INPUT DATA -
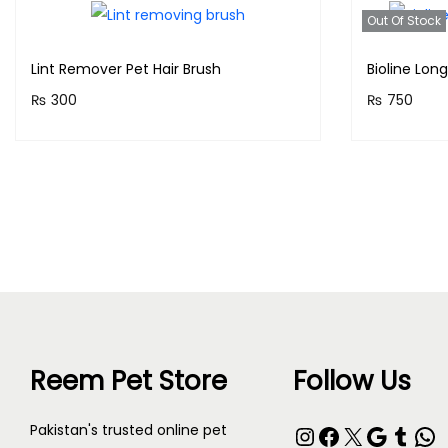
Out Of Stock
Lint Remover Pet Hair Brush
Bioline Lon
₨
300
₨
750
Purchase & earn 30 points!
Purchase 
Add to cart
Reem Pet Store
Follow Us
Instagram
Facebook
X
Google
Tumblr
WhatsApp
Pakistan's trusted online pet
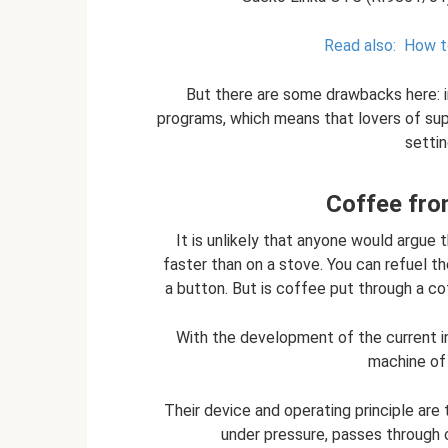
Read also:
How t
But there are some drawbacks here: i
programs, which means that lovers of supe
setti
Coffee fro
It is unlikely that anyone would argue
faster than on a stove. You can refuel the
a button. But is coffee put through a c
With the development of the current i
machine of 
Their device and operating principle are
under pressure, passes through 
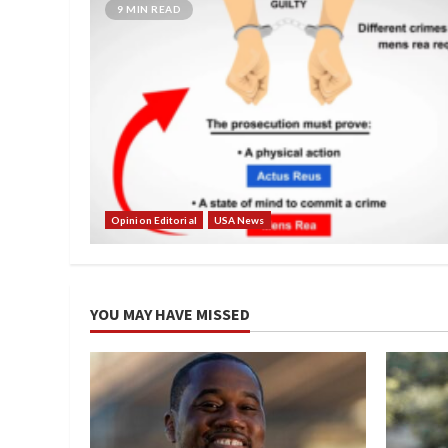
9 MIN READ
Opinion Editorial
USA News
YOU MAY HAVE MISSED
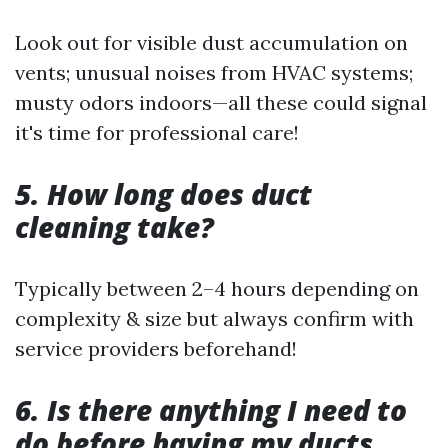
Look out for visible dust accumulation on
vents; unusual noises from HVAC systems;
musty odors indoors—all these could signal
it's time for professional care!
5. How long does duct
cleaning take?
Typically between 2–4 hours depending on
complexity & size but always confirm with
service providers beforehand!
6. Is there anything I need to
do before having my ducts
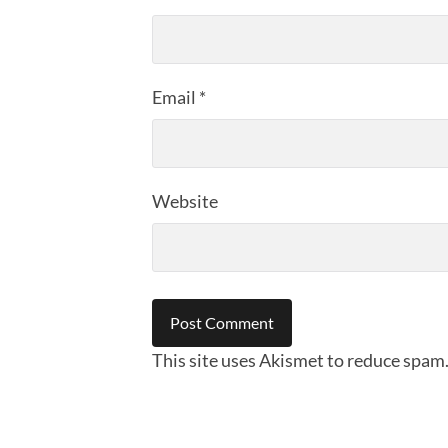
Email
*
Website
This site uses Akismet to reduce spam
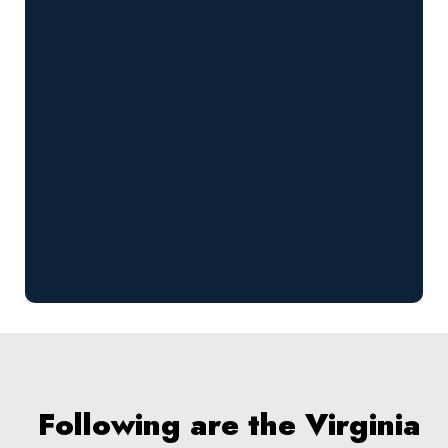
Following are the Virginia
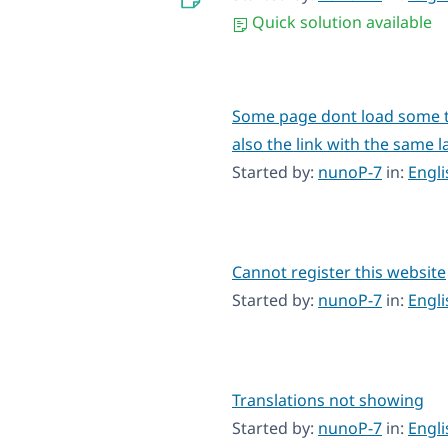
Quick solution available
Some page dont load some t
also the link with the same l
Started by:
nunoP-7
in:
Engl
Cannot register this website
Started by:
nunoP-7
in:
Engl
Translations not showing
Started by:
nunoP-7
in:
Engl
...
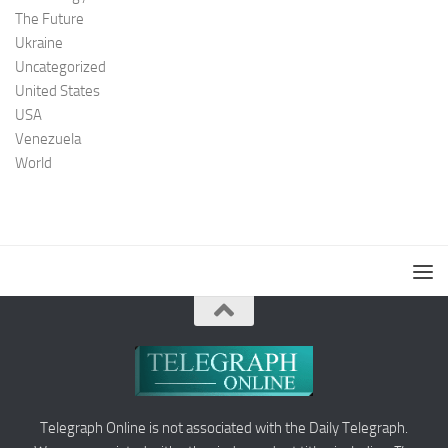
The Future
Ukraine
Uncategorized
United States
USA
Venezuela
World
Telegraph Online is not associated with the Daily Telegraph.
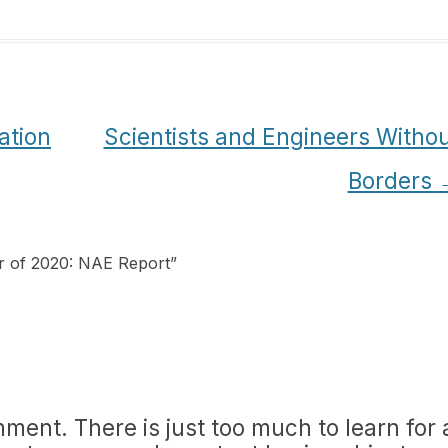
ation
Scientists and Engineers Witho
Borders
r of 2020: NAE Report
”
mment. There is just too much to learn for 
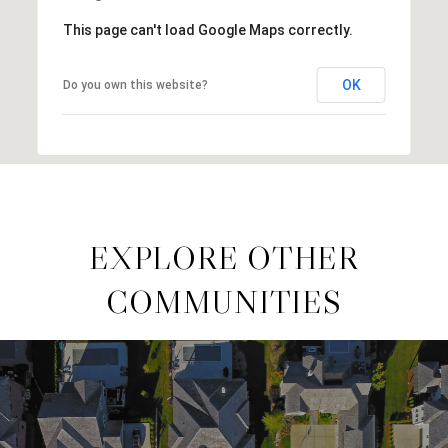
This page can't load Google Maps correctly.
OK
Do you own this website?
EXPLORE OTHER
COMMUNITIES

TASK DETAILS - Reproduce the material starting at the line that contains "Out Of Stock" and ending at the line that contains "Following are the Virginia", swapping "Follow Us" for "Find Us" and keeping everything else as it is. Omit the pictures.

EXPECTED ANSWER -
Out Of Stock
Lint Remover Pet Hair Brush
Bioline Lon
₨
300
₨
750
Purchase & earn 30 points!
Purchase 
Add to cart
Reem Pet Store
Find Us
Instagram
Facebook
X
Google
Tumblr
WhatsApp
Pakistan's trusted online pet
Read also:
How t
But there are some drawbacks here: i
programs, which means that lovers of supe
setti
Coffee fro
It is unlikely that anyone would argue
faster than on a stove. You can refuel the
a button. But is coffee put through a c
With the development of the current i
machine of 
Their device and operating principle are
under pressure, passes through 
9 MIN READ
Opinion Editorial
USA News
YOU MAY HAVE MISSED
Look out for visible dust accumulation on
vents; unusual noises from HVAC systems;
musty odors indoors—all these could signal
it's time for professional care!
5. How long does duct
cleaning take?
Typically between 2–4 hours depending on
complexity & size but always confirm with
service providers beforehand!
6. Is there anything I need to
do before having my ducts
Email
*
Website
This site uses Akismet to reduce spam
Following are the Virginia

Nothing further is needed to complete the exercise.